Data excerpts:
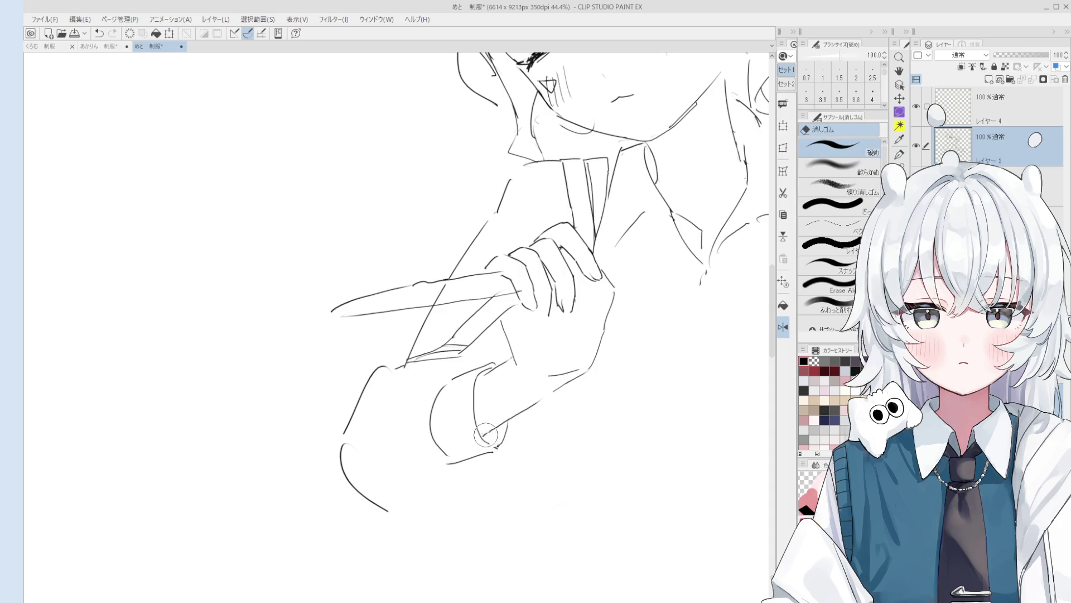
key(bracketleft)
key(bracketleft)
key(bracketleft)
mouse_move(473, 461)
mouse_down()
mouse_move(497, 448)
mouse_move(433, 442)
mouse_move(438, 407)
mouse_move(428, 460)
mouse_up()
Step: Redraw the left cuff edge as a straighter vertical line
key(p)
key(ctrl+z)
key(e)
key(p)
scroll(451, 441, down, 1)
key(ctrl+z)
drag(444, 390, 446, 458)
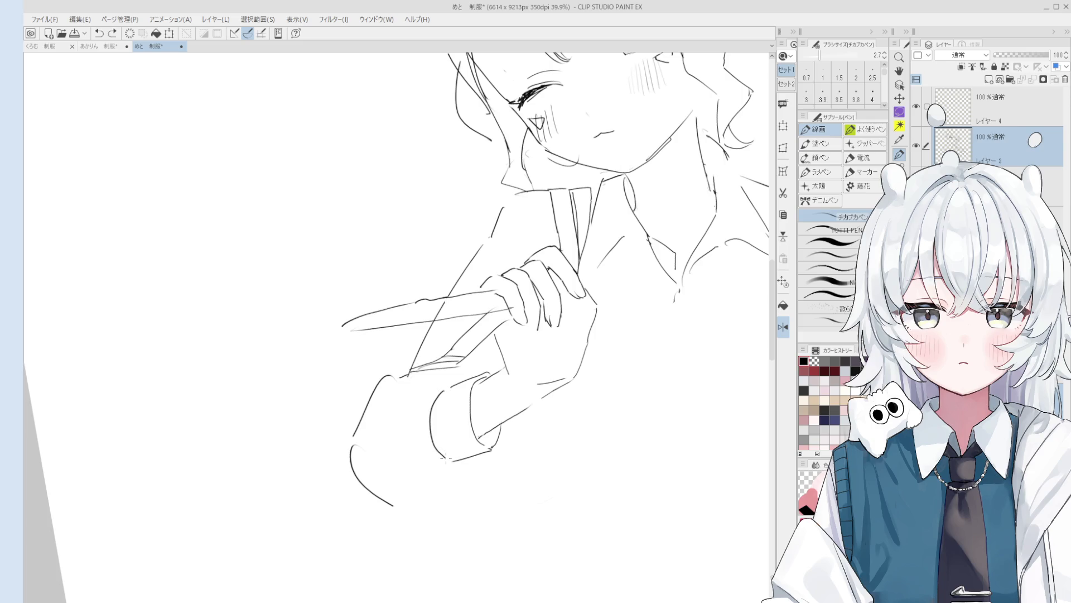
key(ctrl+z)
drag(434, 389, 439, 464)
Step: Draw the lower cuff curve and a short bottom stroke, plus a small mark on the right sleeve
drag(398, 499, 473, 461)
scroll(472, 463, down, 1)
key(e)
drag(385, 485, 377, 457)
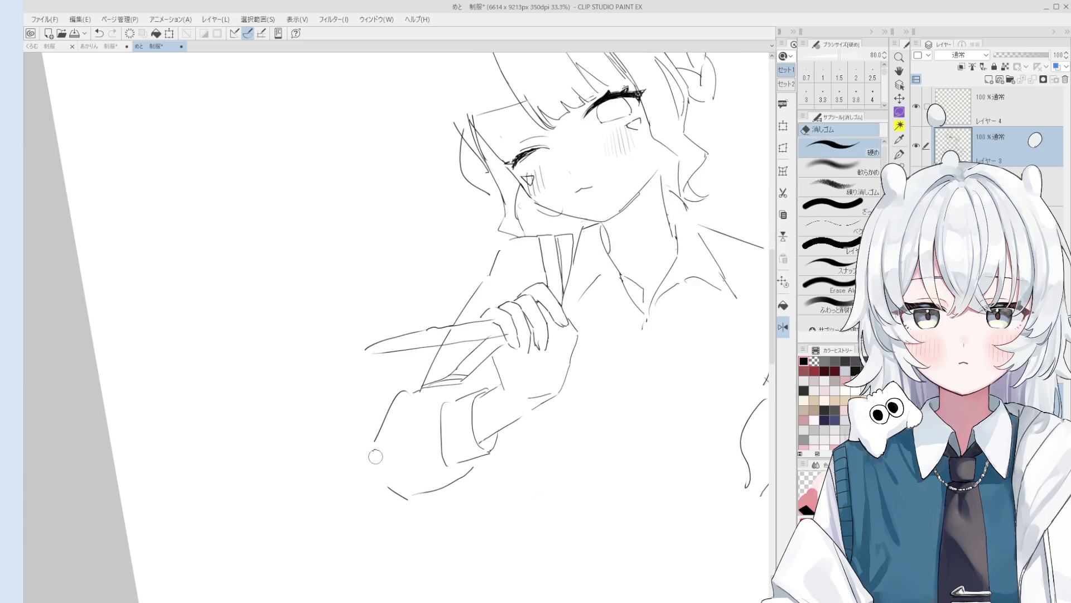
key(p)
drag(409, 501, 373, 450)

■ **What needs to be done**
Above are several records. Count the lines among them that contain "cuff" and give only the total.

■ **Output of the task**
2